# WHAT THIS TASK INVOLVES
Write the next part of the text about residents and licensing changes, starting after its final paragraph.

━━━ TEXT SECTION

Suggestions for change

  7.  Many residents consider they have been disadvantaged by the new legislation. They consider the "playing field" is not level. Although the Act itself does not weigh the balance in favour of the applicant, it certainly appears to be the effect of several sections of the Guidance. In particular the quotes in Chapter 6 of the Guidance appear to be used to justify extended hours at the expense of residents quality of life. It is understood that the DCMS is intending to review the Guidance in 2006, but it is now too late since the vast majority of premises licences have been granted, and they have been granted in perpetuity. If there had been a "level playing field", we feel sure that many of the premises licences would have taken greater account of residents' objections.

  7.1  The remedy available to resident objectors now lies in the possibility of seeking reviews of the licences. The Guidance will still restrict objectors because of the imbalance inherent in this document. The key features meriting modification are first the definition of "vicinity" and secondly the restriction on allocating "adverse events" to a single premises when there are several premises too near each other.

━━━━━━
━━━ PROVIDED MATERIAL

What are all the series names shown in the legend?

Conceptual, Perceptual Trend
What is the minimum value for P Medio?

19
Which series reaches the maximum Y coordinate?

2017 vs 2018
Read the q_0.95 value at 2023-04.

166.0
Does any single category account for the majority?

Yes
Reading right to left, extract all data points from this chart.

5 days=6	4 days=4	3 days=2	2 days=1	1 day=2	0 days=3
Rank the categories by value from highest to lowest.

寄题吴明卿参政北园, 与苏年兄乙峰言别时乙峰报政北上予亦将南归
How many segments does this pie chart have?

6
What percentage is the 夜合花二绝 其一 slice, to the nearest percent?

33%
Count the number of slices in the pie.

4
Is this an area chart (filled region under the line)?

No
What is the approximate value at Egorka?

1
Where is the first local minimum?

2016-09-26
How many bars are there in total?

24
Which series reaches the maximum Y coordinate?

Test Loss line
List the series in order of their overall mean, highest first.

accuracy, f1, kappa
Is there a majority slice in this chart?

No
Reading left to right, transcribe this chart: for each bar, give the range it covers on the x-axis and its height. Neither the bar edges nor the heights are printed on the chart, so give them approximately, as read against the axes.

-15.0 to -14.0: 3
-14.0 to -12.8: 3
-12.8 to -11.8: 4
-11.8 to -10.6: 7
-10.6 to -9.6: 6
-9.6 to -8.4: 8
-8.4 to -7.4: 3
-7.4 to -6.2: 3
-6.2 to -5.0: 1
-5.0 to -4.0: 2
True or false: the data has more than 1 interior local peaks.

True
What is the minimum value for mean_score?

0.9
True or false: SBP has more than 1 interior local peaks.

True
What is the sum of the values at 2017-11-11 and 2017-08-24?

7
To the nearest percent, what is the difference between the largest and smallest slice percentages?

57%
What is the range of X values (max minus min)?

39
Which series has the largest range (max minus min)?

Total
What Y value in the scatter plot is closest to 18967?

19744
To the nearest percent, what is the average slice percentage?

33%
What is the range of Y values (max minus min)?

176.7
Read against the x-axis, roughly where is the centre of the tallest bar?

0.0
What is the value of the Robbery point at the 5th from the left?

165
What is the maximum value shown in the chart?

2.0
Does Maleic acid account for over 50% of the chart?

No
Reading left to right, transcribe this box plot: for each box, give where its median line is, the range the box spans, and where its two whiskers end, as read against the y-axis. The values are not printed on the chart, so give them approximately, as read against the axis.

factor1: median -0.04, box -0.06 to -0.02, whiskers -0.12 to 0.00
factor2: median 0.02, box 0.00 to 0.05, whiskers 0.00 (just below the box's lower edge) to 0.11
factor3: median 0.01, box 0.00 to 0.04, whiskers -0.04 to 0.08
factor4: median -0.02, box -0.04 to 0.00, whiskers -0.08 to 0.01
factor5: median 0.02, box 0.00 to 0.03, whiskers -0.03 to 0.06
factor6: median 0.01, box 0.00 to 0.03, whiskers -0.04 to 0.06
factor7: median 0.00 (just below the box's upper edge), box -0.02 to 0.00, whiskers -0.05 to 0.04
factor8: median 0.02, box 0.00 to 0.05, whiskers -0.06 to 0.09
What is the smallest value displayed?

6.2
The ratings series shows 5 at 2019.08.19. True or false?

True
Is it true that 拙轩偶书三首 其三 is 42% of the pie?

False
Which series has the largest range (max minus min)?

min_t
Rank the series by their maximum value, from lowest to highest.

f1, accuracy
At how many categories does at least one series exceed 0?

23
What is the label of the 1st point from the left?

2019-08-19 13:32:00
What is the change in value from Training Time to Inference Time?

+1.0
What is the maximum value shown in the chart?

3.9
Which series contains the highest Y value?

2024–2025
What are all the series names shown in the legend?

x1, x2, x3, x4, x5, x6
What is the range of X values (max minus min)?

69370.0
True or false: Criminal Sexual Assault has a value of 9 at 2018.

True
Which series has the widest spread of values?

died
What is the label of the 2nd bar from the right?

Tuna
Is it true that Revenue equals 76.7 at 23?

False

━━━━━━

# EXERCISE RESULT
  7.2  If the term "in the vicinity" were to be defined as "anywhere in the area where relevant problems could be attributed to the relevant premises", the exclusion of relevant residents from making representations might be resolved.

  7.3  To resolve the difficulty of identifying particular premises with a particular problem really devolves onto the police. If the police were obliged to obtain the name of the last licensed premises visited by possible offenders in the street, and this information made available to objectors, then a possible solution is to hand. Unfortunately the police in some areas hide behind the Data Protection Act and use exemption clauses in the Freedom of Information Act to deny objectors vital information needed to support their case.

  7.4  The fear of having to pay costs at an appeal deters most residents and their associations from taking their grievances to appeal. Currently there are no rules governing the awarding of costs for licensing appeals, unlike other appeals to magistrates' courts. If a fair system listing rules for awarding costs against litigants were designed, then perhaps this line of action for objectors might be less daunting than it is.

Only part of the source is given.